Dice una de mis canciones favoritas que en un lugar a la vuelta de la esquina viven los amigos muertos. Esquinas así pululan en Río de Janeiro y allí se encuentran —a veces vivas, a veces muertas— esas amigas que llegaron a la ciudad caníbal envueltas en dudas pero con la convicción de vivir libremente, despojadas al fin de una virilidad tan obligada como inexistente. Juntas han vivido la supresión hormonal, los implantes de silicona en las tetas, el hábito de esconder el pene entre las piernas para enfundarse en un leotardo iridiscente. Han compartido el placer y el dolor venéreo; noches de gozo y noches de duelo. Han muerto juntas también, sea por un crimen de transfobia, un brote sifilítico o una neumonía que la seguridad pública no supo curar a tiempo. No han faltado risas, bailes y sueños.
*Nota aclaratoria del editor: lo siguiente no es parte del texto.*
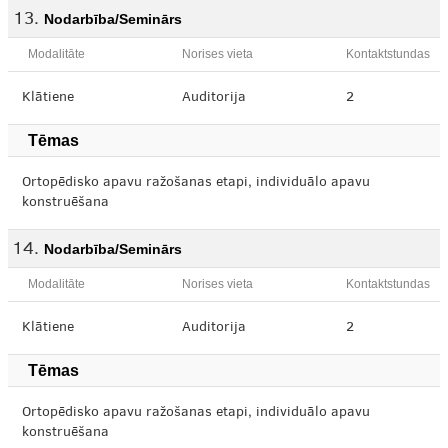
Nodarbība/Seminārs
Modalitāte
Norises vieta
Kontaktstundas
Klātiene
Auditorija
2
Tēmas
Ortopēdisko apavu ražošanas etapi, individuālo apavu
konstruēšana
Nodarbība/Seminārs
Modalitāte
Norises vieta
Kontaktstundas
Klātiene
Auditorija
2
Tēmas
Ortopēdisko apavu ražošanas etapi, individuālo apavu
konstruēšana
Todo, en resistencia.
Para hablar de los espacios líquidos e incontenibles de su identidad transgénero, Luana toma prestados fragmentos de Agua viva, obra cumbre e inconmensurable de Clarice Lispector. “Alcanzo lo real a través de los sueños”, o “Fijo instantes repentinos que traen consigo su propia muerte y otros nacen; fijo los instantes de metamorfosis y su secuencia y su concomitancia son de una terrible belleza”, podrían ser algunos de los extractos que resumen, quizá involuntariamente, el espíritu de una obra de extraordinaria sensibilidad y potencia artística, destinada tempranamente a convertirse en réquiem.
Mientras tanto, un clown sonámbulo y de gesto triste —especie de Cassiel en Las alas del deseo— recorre incrédulo la noche embriagada de Río de Janeiro. Extrañas contradicciones: la ciudad de cuerpos libres, carnavales desenfrenados y florestas clorofílicas donde todo parece posible, en realidad censura, segrega y mata. Hablar de Brasil así, ahora, desde la mirada íntima e insolente, es un poderoso acto de amor y urgencia.
* Texto publicado originalmente en la revista Ambulante n.º 3 (febrero, 2019).